Imagine a dice game where you may repeatedly roll a die until you either decide to stop, or roll a 1, with the following payoff function (where k is the number on the die),
$f(k) = 0$ when $k=1$
$f(k) = k^2$ when $k>1$
So if on your nth roll you land $1$, you go home with nothing. If on your $n$th roll you land a $4$, you get $16$ USD, and can either decide to roll again or go home with the $16$ USD.

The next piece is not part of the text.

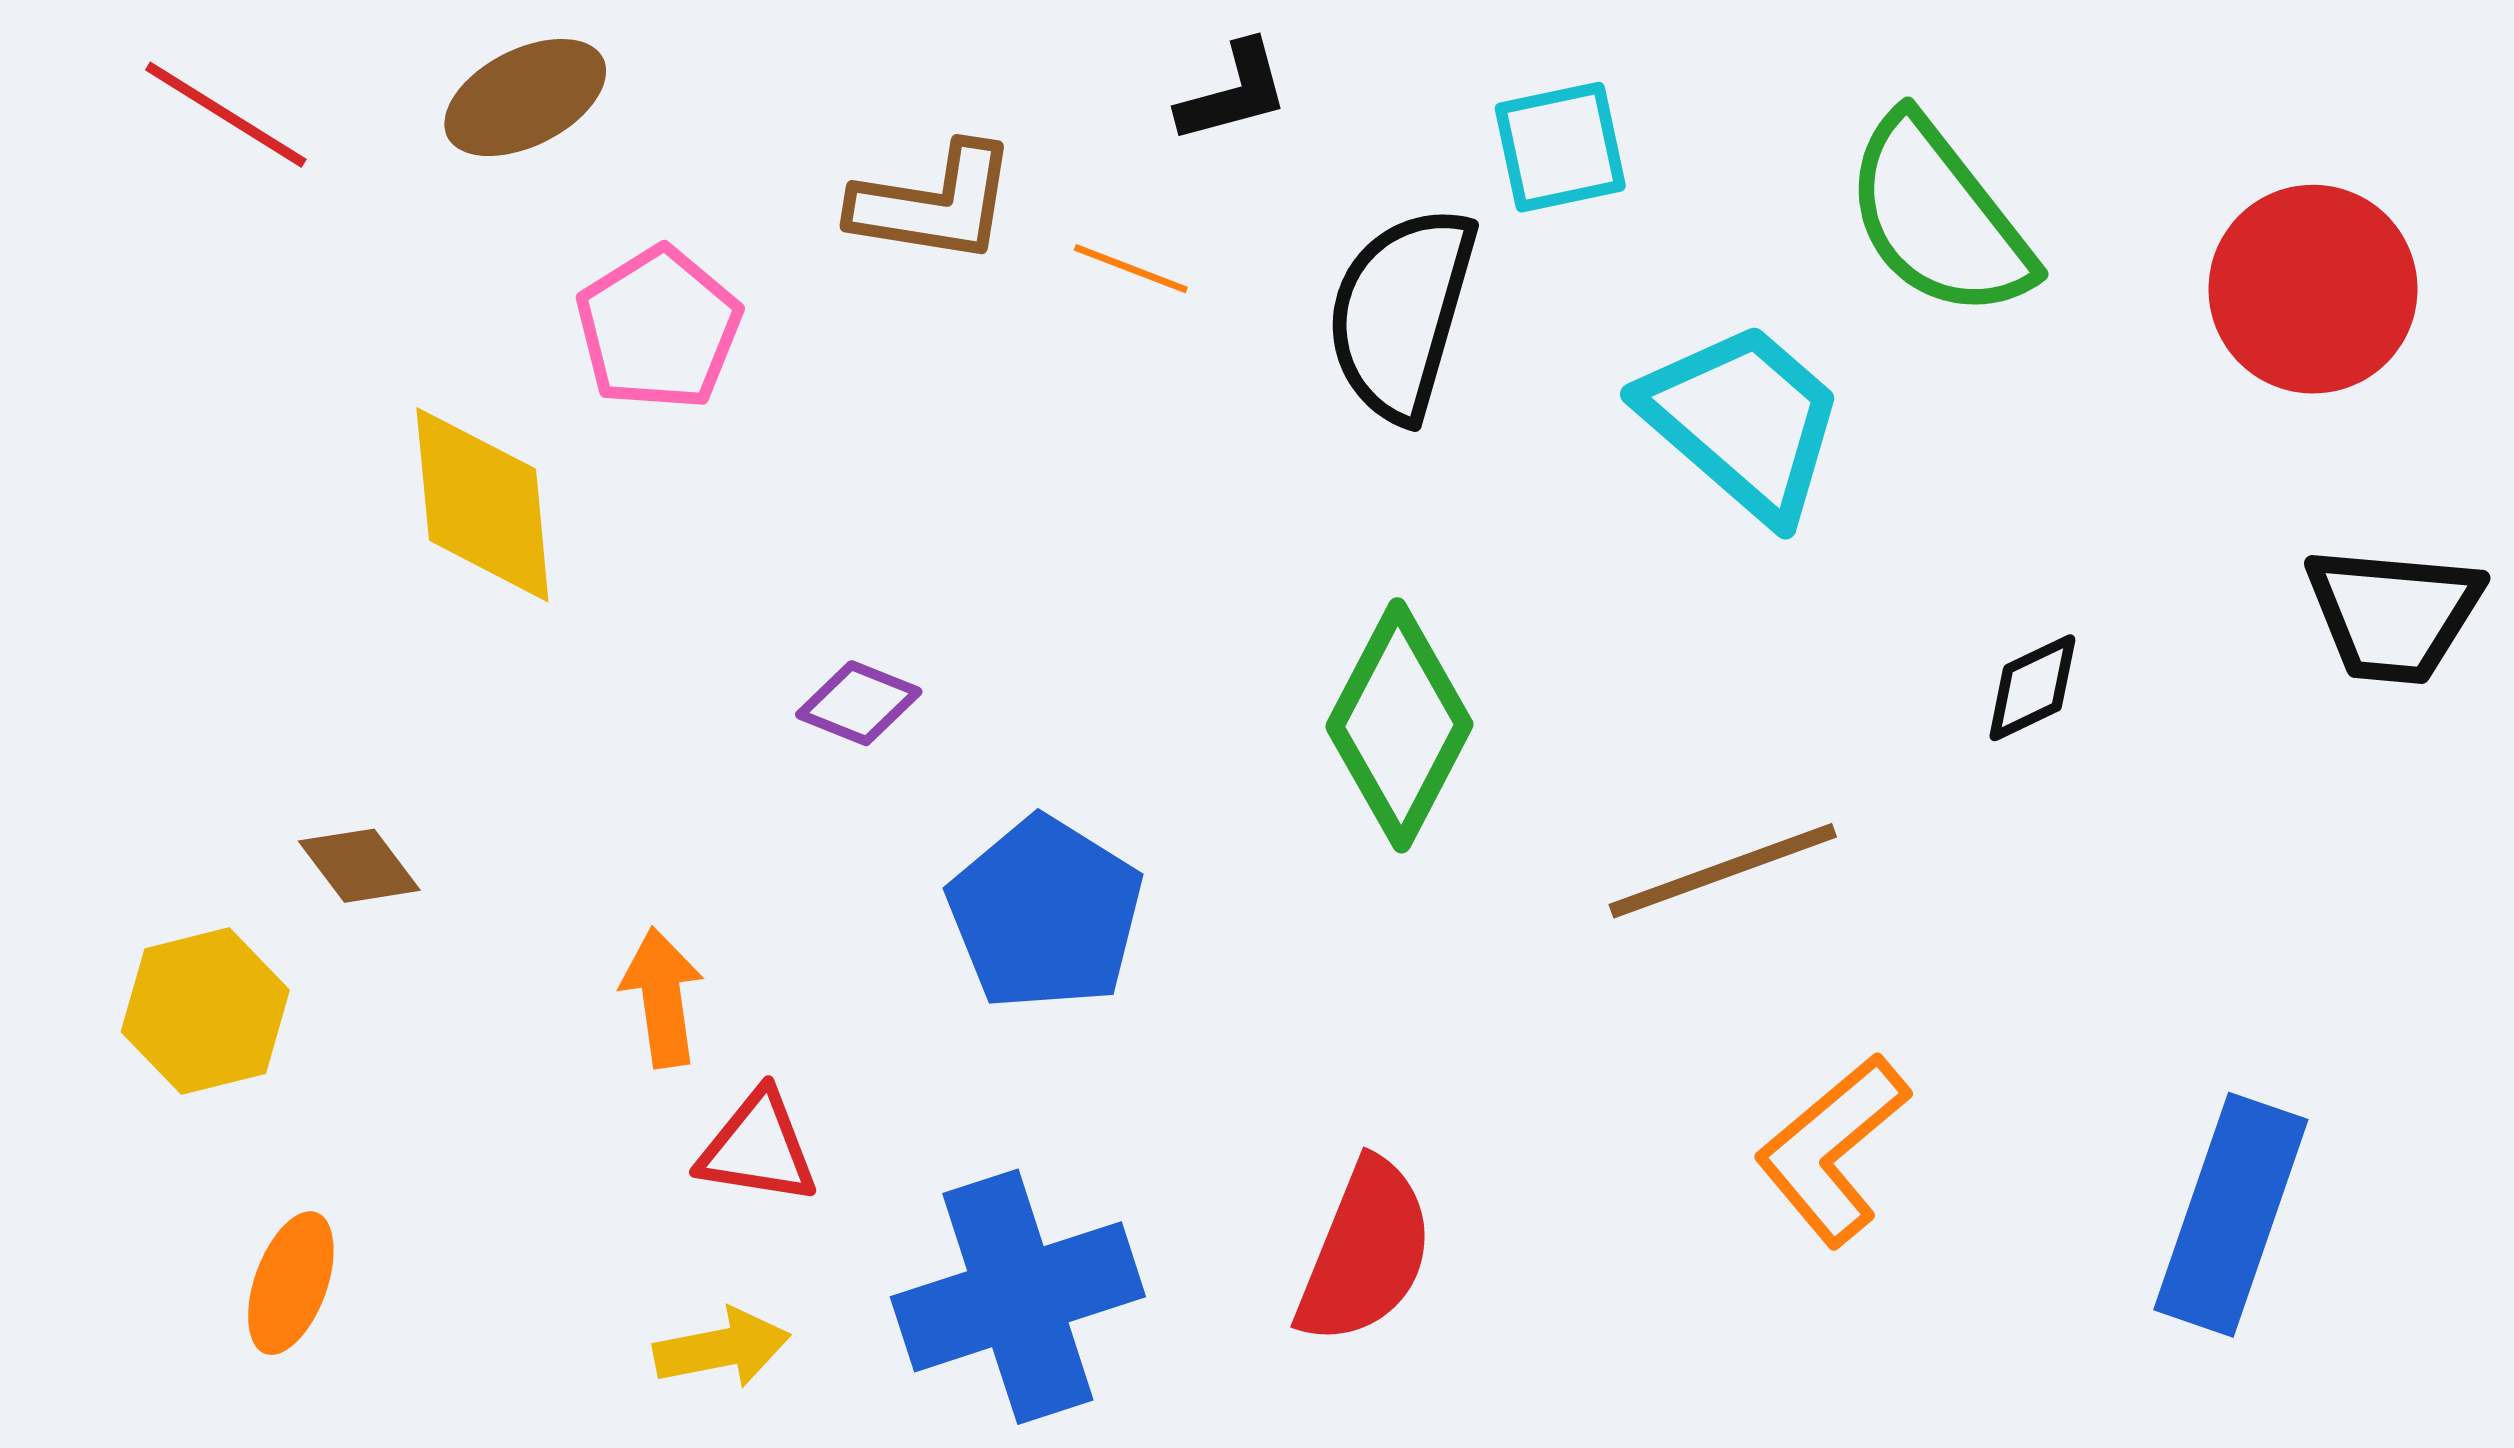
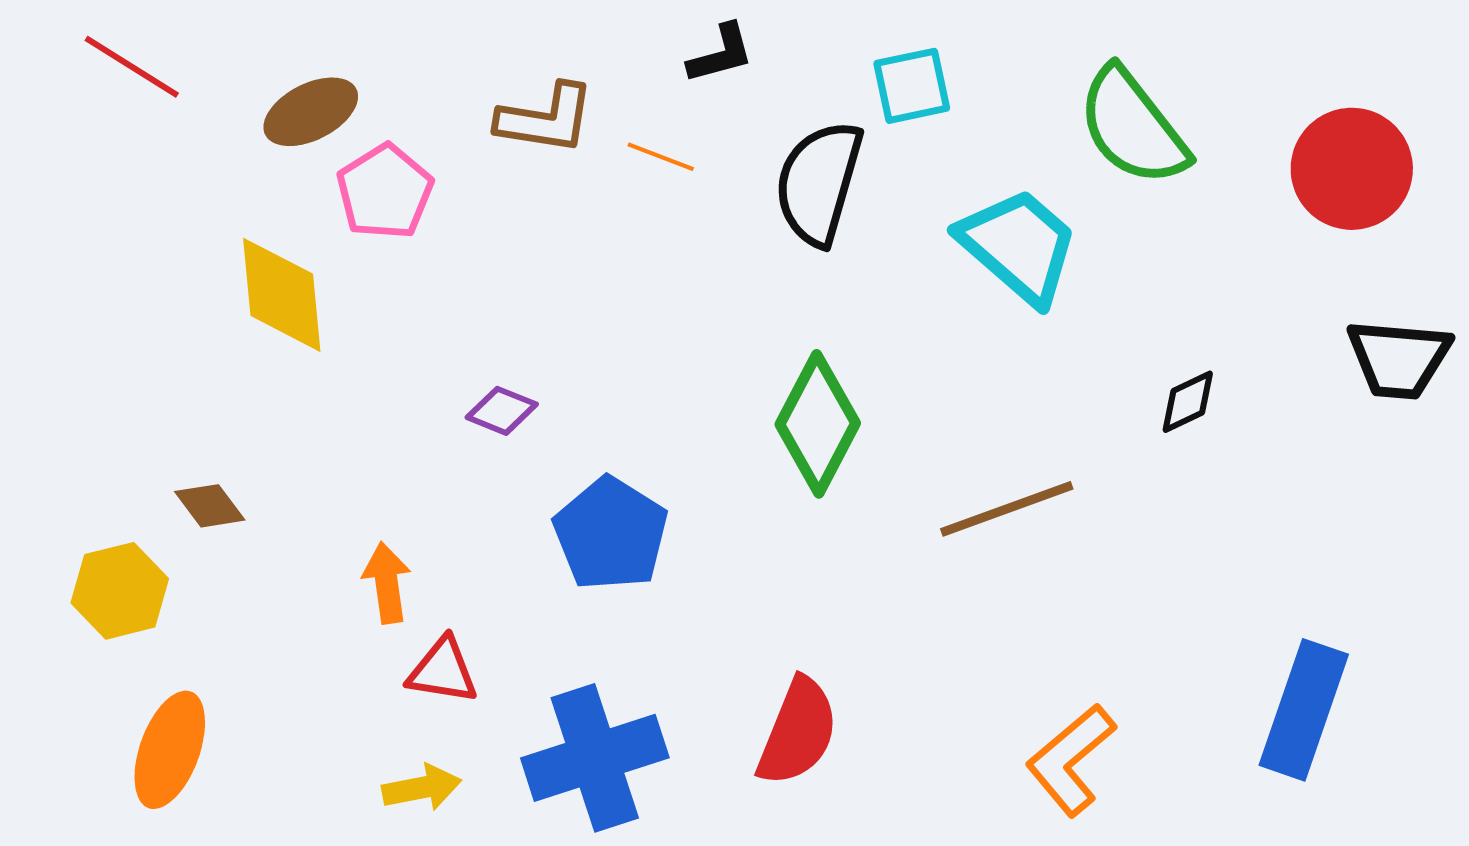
brown ellipse: (525, 98) -> (311, 112), moved
orange L-shape: (1832, 1150) -> (1071, 760), moved
orange ellipse: (291, 1283) -> (170, 750), size x1.4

My question: how should I set up the optimal stopping problem, after I have written down the transition matrix (making this into a Markov Process with each state space corresponding to the number I land)? Any hints would be appreciated, thank you
Suppose you have rolled a $4$, which gives a payout of $16$, should you roll again? The probability of getting a $j \in \{4,5,6\}$ later in the game is rolling $n$ times a $2$ or $3$ and then a $j$ for any $n \in \mathbb{N}$, which gives $$\mathbb{P}(\textrm{getting a }j)=\sum_{n=0}^\infty \frac{1}{3^n} \frac{1}{6}= \frac{1}{6} \frac{3}{2} = \frac{1}{4}.$$ So you have a $\frac{1}{4}$ chance of getting a lower payoff, and a $\frac{3}{4}$ chance of getting a better or equal payoff, which gives a payoff of $$ \frac{1}{4} ( 16+25+36) = \frac{77}{4} > 16.$$ So it seems like you should continue rolling.
If you get a $5$, at the same way you get by continuing to roll an average payoff of $$ \frac{1}{3}(25+36) = \frac{61}{3} < 25.$$ So if you get a $5$, you should stop.
Thus the optimal strategy is to keep rolling till you have at least rolled a $5$, and then stop.